**Requirement:** Write out every line of the rows below, reproducing each character and line break without change.

**Input data:**
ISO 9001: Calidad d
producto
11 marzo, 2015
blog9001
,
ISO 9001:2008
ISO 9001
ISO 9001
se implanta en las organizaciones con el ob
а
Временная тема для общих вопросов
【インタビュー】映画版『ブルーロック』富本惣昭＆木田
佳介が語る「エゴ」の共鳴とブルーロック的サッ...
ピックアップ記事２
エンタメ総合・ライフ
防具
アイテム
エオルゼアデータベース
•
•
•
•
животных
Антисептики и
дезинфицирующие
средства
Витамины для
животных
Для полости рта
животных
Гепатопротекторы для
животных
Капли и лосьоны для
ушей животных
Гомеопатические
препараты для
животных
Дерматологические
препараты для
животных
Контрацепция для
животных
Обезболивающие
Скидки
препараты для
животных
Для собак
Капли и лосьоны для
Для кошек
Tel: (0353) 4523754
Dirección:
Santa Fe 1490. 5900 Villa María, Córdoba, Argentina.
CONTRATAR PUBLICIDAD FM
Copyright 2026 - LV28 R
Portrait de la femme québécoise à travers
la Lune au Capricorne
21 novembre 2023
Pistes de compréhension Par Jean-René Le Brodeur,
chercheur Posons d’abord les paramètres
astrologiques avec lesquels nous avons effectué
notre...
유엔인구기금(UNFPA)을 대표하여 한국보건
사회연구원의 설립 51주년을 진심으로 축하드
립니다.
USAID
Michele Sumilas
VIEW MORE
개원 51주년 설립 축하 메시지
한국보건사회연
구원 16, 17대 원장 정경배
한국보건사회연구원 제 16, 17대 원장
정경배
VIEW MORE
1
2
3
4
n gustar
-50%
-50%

**Problem solution:**
ISO 9001: Calidad d
producto
11 marzo, 2015
blog9001
,
ISO 9001:2008
ISO 9001
ISO 9001
se implanta en las organizaciones con el ob
а
Временная тема для общих вопросов
【インタビュー】映画版『ブルーロック』富本惣昭＆木田
佳介が語る「エゴ」の共鳴とブルーロック的サッ...
ピックアップ記事２
エンタメ総合・ライフ
防具
アイテム
エオルゼアデータベース
•
•
•
•
животных
Антисептики и
дезинфицирующие
средства
Витамины для
животных
Для полости рта
животных
Гепатопротекторы для
животных
Капли и лосьоны для
ушей животных
Гомеопатические
препараты для
животных
Дерматологические
препараты для
животных
Контрацепция для
животных
Обезболивающие
Скидки
препараты для
животных
Для собак
Капли и лосьоны для
Для кошек
Tel: (0353) 4523754
Dirección:
Santa Fe 1490. 5900 Villa María, Córdoba, Argentina.
CONTRATAR PUBLICIDAD FM
Copyright 2026 - LV28 R
Portrait de la femme québécoise à travers
la Lune au Capricorne
21 novembre 2023
Pistes de compréhension Par Jean-René Le Brodeur,
chercheur Posons d’abord les paramètres
astrologiques avec lesquels nous avons effectué
notre...
유엔인구기금(UNFPA)을 대표하여 한국보건
사회연구원의 설립 51주년을 진심으로 축하드
립니다.
USAID
Michele Sumilas
VIEW MORE
개원 51주년 설립 축하 메시지
한국보건사회연
구원 16, 17대 원장 정경배
한국보건사회연구원 제 16, 17대 원장
정경배
VIEW MORE
1
2
3
4
n gustar
-50%
-50%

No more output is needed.